Defendants’ attorney Christian Strickland cited an earlier case, Doe vs. the Roman Catholic Diocese of Jackson, in which a woman claimed she was sexually abused in her youth.
The unidentified woman did not say she had repressed memories. Instead, she said she had not brought her complaint until years later out of fear and shame.
Hawkins said McGowen’s case is different because he did not know or remember he was injured until 2018 and could not have filed a lawsuit before that time.
Strickland said the latent-injury definition in Mississippi law does not apply in McGowen’s case since he was aware of the abuse as it happened and should have known about it decades before he filed his lawsuit.
He said the case hinges on Mississippi law, which does not specifically say repressed memory is not an allowable reason to allow a case to proceed past the statute of limitations.

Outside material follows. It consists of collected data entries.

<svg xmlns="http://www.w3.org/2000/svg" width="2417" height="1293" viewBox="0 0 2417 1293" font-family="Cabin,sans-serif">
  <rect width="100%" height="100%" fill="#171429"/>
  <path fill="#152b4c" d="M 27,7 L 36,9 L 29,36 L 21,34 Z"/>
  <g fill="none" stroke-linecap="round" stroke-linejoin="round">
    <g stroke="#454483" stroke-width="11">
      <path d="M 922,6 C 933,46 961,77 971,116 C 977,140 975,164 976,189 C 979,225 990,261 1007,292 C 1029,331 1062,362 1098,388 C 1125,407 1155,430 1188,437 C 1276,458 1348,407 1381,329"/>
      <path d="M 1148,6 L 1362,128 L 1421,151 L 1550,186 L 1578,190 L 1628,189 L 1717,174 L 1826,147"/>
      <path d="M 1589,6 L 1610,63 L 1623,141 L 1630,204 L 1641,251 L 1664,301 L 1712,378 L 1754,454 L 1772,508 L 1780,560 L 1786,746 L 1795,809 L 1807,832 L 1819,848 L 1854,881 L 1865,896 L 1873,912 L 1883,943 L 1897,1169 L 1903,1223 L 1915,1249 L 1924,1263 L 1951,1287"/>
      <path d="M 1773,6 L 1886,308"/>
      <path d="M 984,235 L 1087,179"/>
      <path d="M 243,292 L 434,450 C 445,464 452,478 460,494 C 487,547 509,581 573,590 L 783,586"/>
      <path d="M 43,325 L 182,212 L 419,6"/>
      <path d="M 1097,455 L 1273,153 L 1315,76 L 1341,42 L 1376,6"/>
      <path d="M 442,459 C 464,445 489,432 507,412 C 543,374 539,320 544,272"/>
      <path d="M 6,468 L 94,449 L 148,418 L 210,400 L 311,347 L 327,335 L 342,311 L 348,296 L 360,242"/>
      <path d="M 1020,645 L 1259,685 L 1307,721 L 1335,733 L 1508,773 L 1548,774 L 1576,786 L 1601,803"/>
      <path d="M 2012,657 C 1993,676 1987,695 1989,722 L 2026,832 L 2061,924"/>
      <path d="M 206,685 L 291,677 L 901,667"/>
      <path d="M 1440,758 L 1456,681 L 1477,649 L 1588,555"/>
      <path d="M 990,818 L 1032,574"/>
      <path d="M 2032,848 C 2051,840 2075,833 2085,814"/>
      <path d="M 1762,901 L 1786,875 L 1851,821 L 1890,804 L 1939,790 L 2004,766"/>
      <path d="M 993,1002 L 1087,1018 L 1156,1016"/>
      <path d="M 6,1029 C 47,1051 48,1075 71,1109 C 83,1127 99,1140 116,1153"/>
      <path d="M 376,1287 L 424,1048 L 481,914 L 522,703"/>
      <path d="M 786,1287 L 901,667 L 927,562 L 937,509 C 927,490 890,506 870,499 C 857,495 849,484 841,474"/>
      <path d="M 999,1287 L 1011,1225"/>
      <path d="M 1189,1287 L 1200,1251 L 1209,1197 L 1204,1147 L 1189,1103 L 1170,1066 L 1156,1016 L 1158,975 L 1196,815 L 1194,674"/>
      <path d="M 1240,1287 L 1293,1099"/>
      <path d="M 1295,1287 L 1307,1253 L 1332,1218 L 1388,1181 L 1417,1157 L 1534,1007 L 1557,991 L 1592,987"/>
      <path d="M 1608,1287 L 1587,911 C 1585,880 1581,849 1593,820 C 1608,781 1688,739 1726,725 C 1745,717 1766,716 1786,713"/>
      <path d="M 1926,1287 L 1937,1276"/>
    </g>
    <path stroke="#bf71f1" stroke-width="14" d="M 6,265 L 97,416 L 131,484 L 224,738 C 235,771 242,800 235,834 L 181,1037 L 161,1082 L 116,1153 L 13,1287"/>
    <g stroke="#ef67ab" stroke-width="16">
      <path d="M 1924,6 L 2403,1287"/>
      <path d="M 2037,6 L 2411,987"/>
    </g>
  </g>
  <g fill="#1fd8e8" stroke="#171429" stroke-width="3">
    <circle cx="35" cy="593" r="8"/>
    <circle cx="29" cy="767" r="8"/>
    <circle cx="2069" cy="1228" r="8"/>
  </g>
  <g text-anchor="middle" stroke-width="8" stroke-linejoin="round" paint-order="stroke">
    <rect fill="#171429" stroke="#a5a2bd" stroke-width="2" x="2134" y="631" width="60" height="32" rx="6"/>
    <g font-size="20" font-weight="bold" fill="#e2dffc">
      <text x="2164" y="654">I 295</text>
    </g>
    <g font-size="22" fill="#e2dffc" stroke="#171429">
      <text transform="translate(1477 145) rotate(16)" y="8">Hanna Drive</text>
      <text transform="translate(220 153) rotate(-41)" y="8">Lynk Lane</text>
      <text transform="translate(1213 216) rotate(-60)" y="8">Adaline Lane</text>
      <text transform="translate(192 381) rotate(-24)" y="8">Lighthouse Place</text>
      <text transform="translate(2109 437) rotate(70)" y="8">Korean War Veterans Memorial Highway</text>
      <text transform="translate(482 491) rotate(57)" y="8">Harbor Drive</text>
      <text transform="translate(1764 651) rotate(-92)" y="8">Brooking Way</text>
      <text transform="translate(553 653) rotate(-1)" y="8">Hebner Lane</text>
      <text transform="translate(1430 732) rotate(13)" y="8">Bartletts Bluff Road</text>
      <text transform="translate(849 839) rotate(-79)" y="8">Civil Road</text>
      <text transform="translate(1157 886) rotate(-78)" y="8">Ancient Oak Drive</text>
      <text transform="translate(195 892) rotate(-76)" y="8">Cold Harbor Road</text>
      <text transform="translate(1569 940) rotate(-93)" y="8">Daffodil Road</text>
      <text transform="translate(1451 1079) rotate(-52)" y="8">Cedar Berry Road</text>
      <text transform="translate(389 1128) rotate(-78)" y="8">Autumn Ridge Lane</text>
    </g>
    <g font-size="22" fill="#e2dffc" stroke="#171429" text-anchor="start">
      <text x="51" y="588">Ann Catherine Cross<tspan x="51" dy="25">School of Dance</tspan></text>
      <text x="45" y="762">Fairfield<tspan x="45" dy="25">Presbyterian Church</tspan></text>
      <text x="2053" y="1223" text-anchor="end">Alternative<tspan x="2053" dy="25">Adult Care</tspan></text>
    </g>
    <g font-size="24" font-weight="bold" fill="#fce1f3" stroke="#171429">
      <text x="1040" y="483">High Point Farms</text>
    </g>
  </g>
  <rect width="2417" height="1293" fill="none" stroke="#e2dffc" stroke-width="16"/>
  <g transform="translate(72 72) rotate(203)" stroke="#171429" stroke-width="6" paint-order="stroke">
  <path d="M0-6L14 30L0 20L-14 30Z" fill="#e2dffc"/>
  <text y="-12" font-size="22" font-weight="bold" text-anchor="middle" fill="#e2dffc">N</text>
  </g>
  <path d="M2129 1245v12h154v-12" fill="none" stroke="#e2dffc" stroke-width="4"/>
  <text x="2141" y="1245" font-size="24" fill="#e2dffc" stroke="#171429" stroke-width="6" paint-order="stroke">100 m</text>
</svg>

“We do not recognize repressed memory,” Strickland said. “We should not recognize repressed memory.
“Of course child sex abuse cannot be condoned. There is no question that it is an evil. But the courts have also been clear that false accusations can destroy families.”
According to a database of Catholic priests accused of sexual abuse, McGowen is Scanlon’s only accuser.
The Supreme Court justices will consider the arguments and make a decision at a later date.